:: Source extract ::

# Opener



## mallardhunter (May 15, 2004)

I can't wait till this weekend, get out in the field and get all the decoys setup. I hope I get my limit. Who else is going out this weekend? Good Luck


----------



## 870 XPRS (Mar 12, 2003)

I don't really care whether I get a limit or not this weekend, but I'm pretty pumped to get back in the field. It's been an extremely long layoff since early canada's. Haven't really hunted many ducks the past few years, but I think I might try to scout a field with quack's and honks this weekend.


----------



## Matt Jones (Mar 6, 2002)

I wouldn't miss it! :beer:


----------



## mallardhunter (May 15, 2004)

Yea, I just want to get out too :withstupid:


----------



## Leo Porcello (Jul 10, 2003)

> hope I get my limit.


Sounds like Stoeger!!!

I am pretty pumped! I tihnk the wait is longer because of the early season! Kind of like sticking your finger in the frosting of a cake. Hopefully I can find a field that has ducks and geese using it but honks will be the main focus! 4 more days and a wake up!!


----------



## diver_sniper (Sep 6, 2004)

i'll be hunting in MN this weekend. its really hard to say if we will do well, there arnt alot of ducks and its hard to scout because most ponds have no more than a hand full at a time. and they dont really feed on fields here. but either way duck opener is like christmas, my birthday, and every other day worth mention all rolled in to one and then mulitplied by infinity squared. i'll be disapointed if i dont pull the trigger but anything better than that will be alright. haha, i supose its a little strange to hear someone being worried about not shooting the gun once to all the ND residents out there. but it happens, and it will frustrate the crap out of you. all part of the hunt though. :jammin: i sure do like that banana dude


----------



## 870 XPRS (Mar 12, 2003)

:::
:: Provided data ::

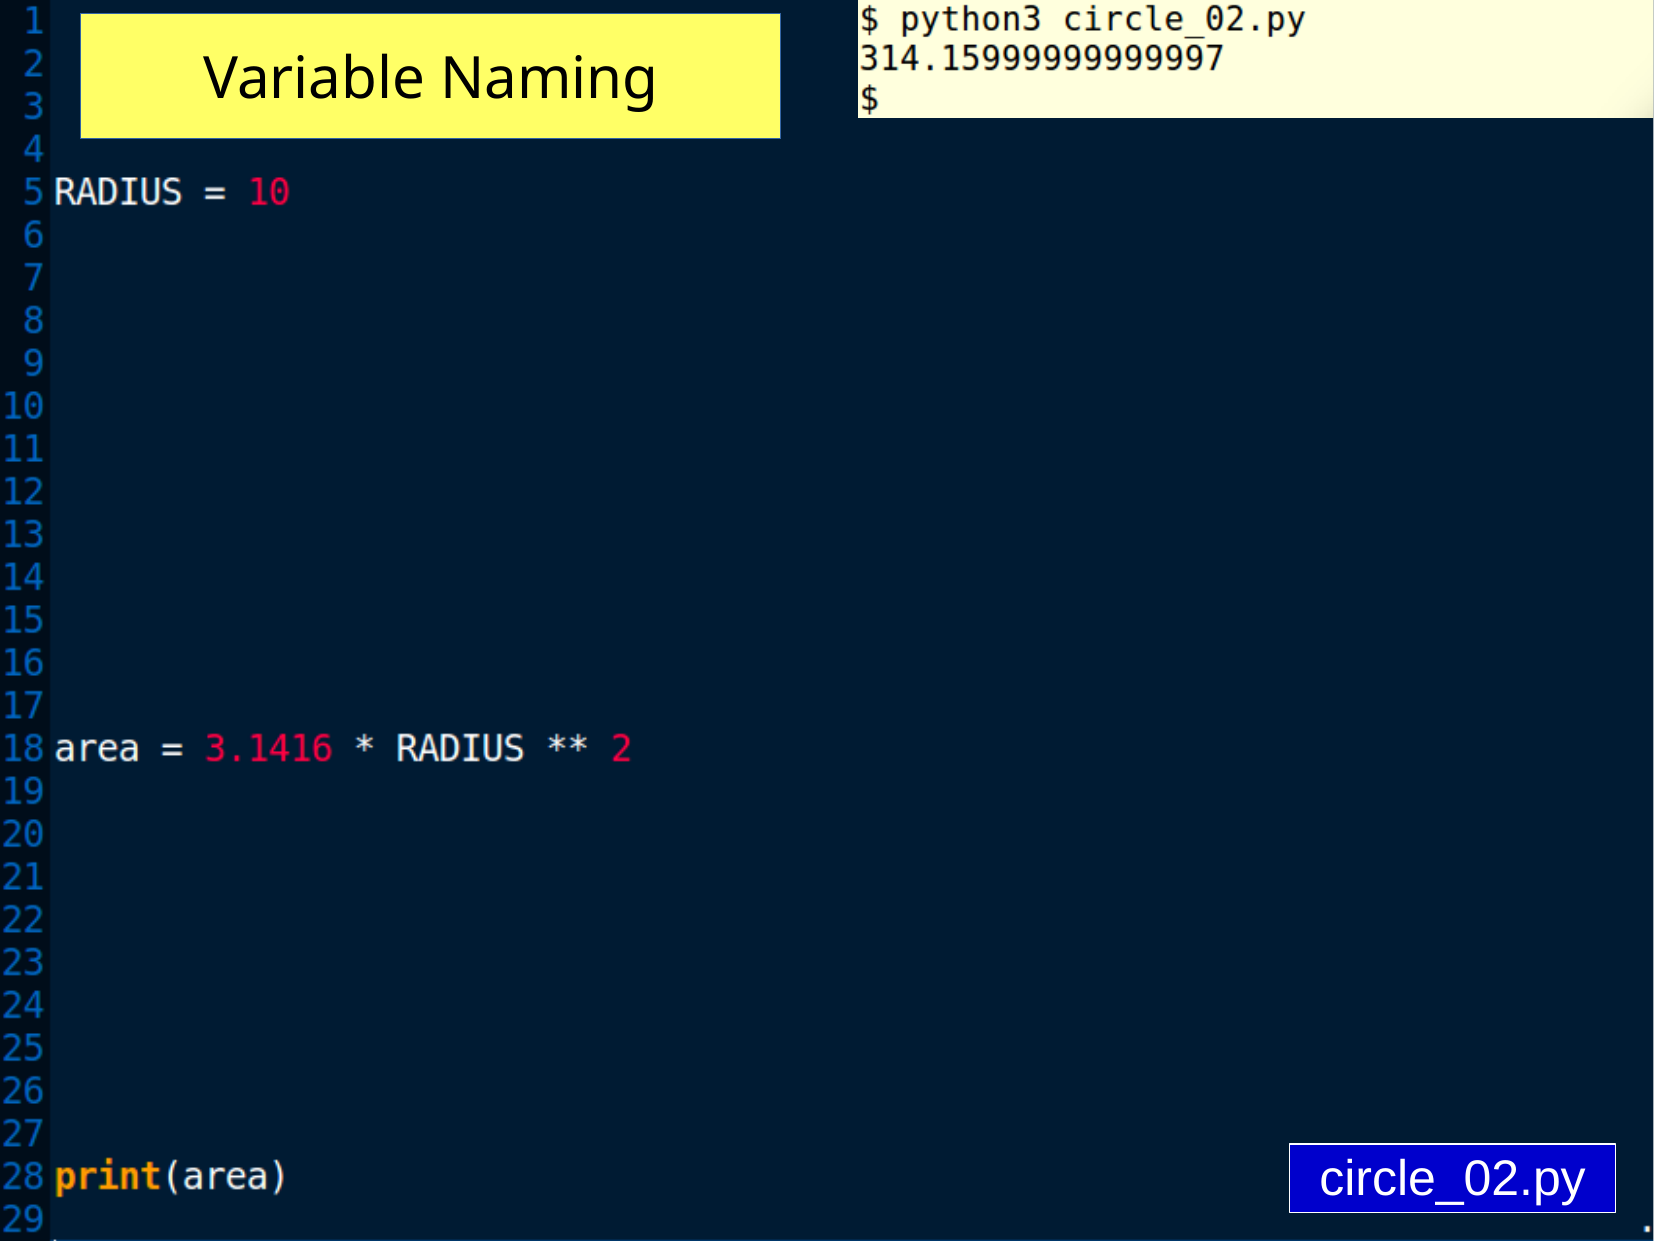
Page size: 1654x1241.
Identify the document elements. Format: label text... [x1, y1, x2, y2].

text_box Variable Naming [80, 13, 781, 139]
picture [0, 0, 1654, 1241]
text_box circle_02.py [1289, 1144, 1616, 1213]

:::
:: Provided data ::

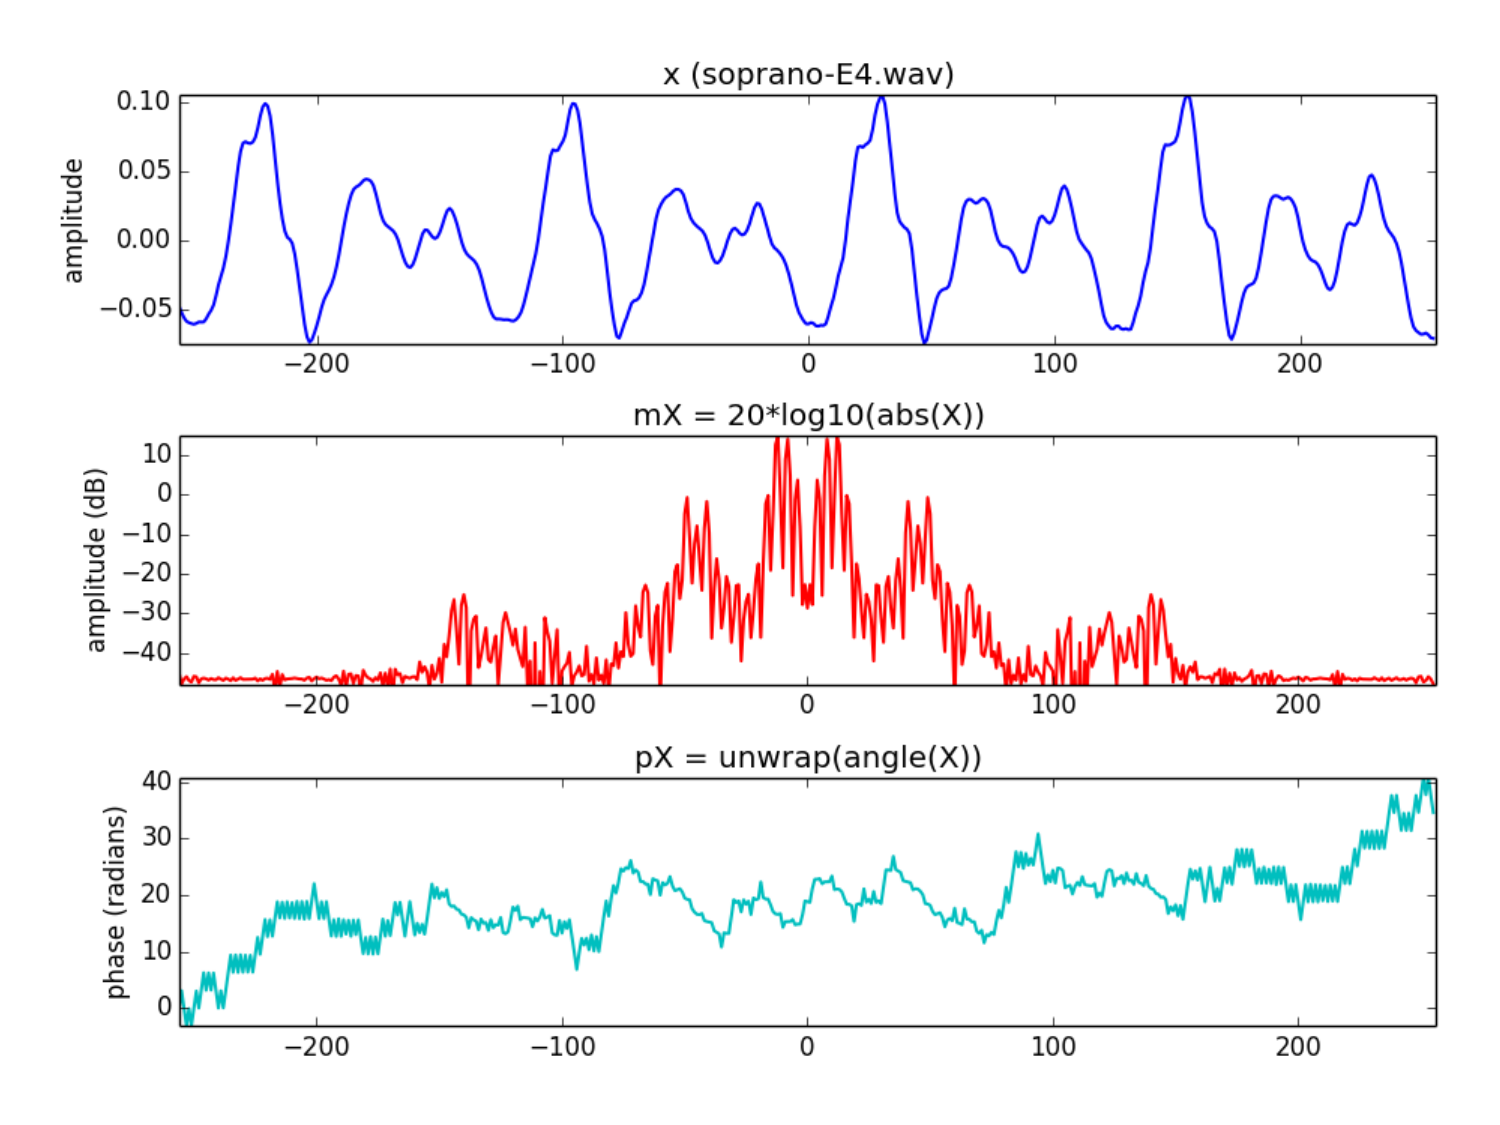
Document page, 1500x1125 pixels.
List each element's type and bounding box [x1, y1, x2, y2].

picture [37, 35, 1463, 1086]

:::

▸ Your instructions
From the duck opener thread above, reproduce word for word the part that begins with the words containing "I don't really" and ends with "honks this weekend.".

▸ Solution for this problem
I don't really care whether I get a limit or not this weekend, but I'm pretty pumped to get back in the field. It's been an extremely long layoff since early canada's. Haven't really hunted many ducks the past few years, but I think I might try to scout a field with quack's and honks this weekend.